MITROVICA (Reuters) - Serbia underlined its rejection of Kosovo's Western-backed independence by conducting elections in the territory on Sunday, in defiance of the United Nations and the ethnic Albanian majority there.

World  |  Russia

NATO troops manned checkpoints around dozens of Serb enclaves, where voting in Serbian parliamentary and local elections went ahead three months after Kosovo Albanians declared independence from Serbia.

U.N. officials and Western diplomats say the local polls are in line with Serbia's bid to strengthen its grip on Serb areas of Kosovo, particularly the Serb-dominated north centered on the flashpoint town of Mitrovica.

"Every vote represents a vote to stay in Serbia," said Zoran Peric, a 36-year-old voter in the Serb stronghold of north Mitrovica. "Whatever the result, I will continue to feel like a citizen of Serbia."

Serbian nationalists are mounting their strongest bid for power since late strongman Slobodan Milosevic was toppled in 2000. A nationalist-led government in Belgrade could usher in a fresh period of instability for Kosovo and further complicate Western efforts to claw back its ethnic partition.

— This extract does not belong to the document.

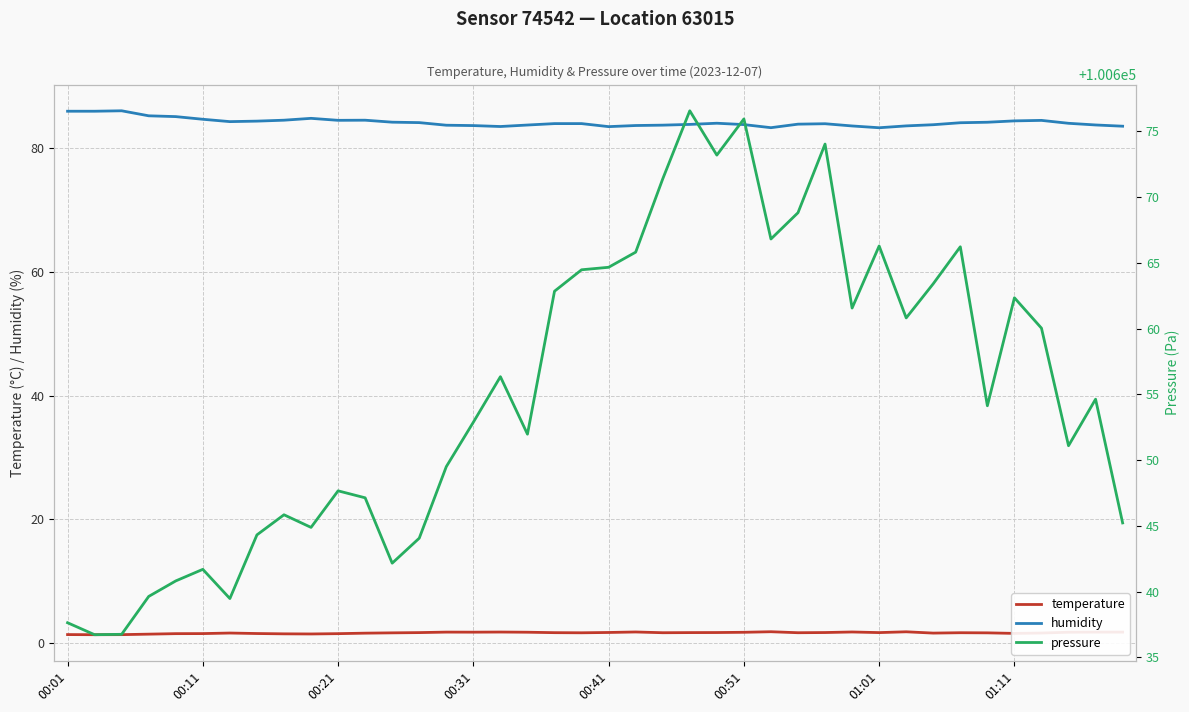

True or false: humidity and temperature intersect in this chart.

False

Kosovo's 120,000-strong Serb minority has always voted in Serbian parliamentary elections since the United Nations and NATO took control of Kosovo with the end of the 1998-99 war.

But the U.N. mission says the vote for local councils is a violation of U.N. Security Council Resolution 1244, in place since the end of the conflict, and its results will be annulled.

"The U.N. resolution in not a bag of mixed peanuts for you to pick the ones you like," said a U.N. spokesman. "Either you are fully in line with the resolution, or you are not in line."

Kosovo's 90-percent Albanian majority declared independence with Western backing on February 17, nine years after NATO launched an air war to halt the killing and ethnic cleansing of Albanians by Serb forces trying to crush a separatist insurgency.

The United States and most of the European Union's 27 member states have recognized the new state.

But Serb rejection of Kosovo's secession, with Russian backing, has cast doubt on whether the EU can take over running the new state as planned by the West, particularly in the north.

Serbia's strategy includes splitting the Kosovo police, customs and judicial system along ethnic lines, deepening the new state's de facto ethnic partition.